### LISTED RECORDS
- - - -

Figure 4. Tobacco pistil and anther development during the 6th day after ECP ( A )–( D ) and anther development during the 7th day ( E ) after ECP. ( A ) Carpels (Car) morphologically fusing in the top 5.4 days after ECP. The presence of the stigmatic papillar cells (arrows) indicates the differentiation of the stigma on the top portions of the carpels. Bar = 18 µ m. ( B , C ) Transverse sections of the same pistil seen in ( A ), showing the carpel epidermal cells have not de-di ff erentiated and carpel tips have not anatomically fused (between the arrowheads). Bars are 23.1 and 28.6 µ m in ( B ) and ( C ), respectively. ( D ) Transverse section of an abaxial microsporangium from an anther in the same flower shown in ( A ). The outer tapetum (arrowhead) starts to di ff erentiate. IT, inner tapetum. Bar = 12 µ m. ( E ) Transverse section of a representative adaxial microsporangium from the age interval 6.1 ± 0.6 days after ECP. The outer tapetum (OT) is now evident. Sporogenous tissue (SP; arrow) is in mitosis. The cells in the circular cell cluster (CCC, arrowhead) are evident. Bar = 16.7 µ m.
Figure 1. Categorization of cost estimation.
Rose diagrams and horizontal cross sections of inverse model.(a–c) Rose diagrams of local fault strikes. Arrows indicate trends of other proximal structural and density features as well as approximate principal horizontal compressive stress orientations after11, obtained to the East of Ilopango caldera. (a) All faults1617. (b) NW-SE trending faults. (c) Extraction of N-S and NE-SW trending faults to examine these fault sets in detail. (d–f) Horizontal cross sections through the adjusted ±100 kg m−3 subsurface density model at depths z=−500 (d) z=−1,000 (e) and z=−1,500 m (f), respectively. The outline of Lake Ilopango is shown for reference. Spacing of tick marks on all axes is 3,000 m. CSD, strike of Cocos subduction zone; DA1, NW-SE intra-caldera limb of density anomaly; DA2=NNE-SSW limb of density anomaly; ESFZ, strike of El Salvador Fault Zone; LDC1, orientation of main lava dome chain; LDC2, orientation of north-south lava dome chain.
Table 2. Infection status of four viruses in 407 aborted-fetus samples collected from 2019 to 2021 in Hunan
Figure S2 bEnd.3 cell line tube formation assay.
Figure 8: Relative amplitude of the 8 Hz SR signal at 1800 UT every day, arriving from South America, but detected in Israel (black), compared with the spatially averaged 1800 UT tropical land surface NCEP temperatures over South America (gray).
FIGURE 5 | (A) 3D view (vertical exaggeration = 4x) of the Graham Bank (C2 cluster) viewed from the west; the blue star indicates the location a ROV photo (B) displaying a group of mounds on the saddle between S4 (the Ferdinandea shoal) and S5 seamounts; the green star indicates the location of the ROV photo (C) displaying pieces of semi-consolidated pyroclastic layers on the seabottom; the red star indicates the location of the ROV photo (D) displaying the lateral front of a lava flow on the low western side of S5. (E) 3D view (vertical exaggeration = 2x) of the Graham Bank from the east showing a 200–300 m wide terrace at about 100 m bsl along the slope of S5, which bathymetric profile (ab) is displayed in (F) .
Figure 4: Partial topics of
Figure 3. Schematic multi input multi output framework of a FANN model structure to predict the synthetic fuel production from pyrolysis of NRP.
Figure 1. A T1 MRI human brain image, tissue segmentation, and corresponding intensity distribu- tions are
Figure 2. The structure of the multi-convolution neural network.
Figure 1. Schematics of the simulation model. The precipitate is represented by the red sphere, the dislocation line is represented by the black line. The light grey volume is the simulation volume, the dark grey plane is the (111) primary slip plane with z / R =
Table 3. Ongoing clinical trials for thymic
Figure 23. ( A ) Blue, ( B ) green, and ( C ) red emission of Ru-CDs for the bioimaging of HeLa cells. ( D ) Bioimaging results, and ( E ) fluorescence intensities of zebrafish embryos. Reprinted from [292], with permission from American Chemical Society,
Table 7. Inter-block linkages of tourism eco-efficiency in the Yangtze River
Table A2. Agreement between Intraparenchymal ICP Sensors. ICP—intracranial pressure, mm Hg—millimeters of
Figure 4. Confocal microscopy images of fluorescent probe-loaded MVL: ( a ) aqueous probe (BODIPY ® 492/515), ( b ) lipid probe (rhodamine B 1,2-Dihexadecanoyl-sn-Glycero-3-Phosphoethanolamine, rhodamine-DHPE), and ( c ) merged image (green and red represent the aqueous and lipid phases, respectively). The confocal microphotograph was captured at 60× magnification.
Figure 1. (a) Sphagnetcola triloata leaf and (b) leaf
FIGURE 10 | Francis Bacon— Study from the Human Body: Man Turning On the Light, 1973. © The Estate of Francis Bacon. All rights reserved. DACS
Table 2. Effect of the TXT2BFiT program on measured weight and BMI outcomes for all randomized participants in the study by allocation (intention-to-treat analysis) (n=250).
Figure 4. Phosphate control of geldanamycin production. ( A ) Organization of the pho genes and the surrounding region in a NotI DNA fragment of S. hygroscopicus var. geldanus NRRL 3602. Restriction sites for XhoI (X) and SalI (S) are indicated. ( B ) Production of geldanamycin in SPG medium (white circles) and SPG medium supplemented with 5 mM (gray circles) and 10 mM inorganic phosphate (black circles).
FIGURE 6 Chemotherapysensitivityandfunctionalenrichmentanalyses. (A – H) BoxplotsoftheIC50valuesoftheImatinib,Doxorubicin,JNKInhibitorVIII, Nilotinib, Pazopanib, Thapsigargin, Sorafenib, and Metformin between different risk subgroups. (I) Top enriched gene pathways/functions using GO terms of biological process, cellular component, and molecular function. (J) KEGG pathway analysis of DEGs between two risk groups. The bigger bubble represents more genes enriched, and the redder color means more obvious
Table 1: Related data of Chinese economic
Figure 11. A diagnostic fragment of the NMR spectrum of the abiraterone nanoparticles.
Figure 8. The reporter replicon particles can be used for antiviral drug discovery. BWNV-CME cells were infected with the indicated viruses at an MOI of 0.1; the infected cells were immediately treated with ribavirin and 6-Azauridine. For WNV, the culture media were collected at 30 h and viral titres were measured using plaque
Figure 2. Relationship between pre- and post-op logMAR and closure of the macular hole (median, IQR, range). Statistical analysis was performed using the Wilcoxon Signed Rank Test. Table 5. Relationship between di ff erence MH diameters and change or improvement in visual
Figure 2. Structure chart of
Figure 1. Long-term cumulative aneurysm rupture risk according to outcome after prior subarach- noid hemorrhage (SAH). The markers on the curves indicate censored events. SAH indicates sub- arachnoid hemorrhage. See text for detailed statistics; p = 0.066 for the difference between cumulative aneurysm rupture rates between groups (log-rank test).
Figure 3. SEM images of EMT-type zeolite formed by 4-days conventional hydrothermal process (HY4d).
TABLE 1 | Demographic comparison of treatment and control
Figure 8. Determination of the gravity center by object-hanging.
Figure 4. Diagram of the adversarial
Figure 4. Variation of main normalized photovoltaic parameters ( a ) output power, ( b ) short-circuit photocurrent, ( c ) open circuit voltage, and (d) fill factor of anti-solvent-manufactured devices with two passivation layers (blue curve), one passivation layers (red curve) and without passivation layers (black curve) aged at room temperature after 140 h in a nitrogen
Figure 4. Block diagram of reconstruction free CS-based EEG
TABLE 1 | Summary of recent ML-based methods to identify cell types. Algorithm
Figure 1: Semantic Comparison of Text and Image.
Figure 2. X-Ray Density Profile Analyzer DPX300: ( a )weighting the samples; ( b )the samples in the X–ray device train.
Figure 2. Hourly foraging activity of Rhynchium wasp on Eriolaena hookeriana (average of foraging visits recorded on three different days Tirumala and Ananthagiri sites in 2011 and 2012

- - - -

Within this material, how many lines include the word "production"? State only the number.

### WRITTEN RESPONSE
2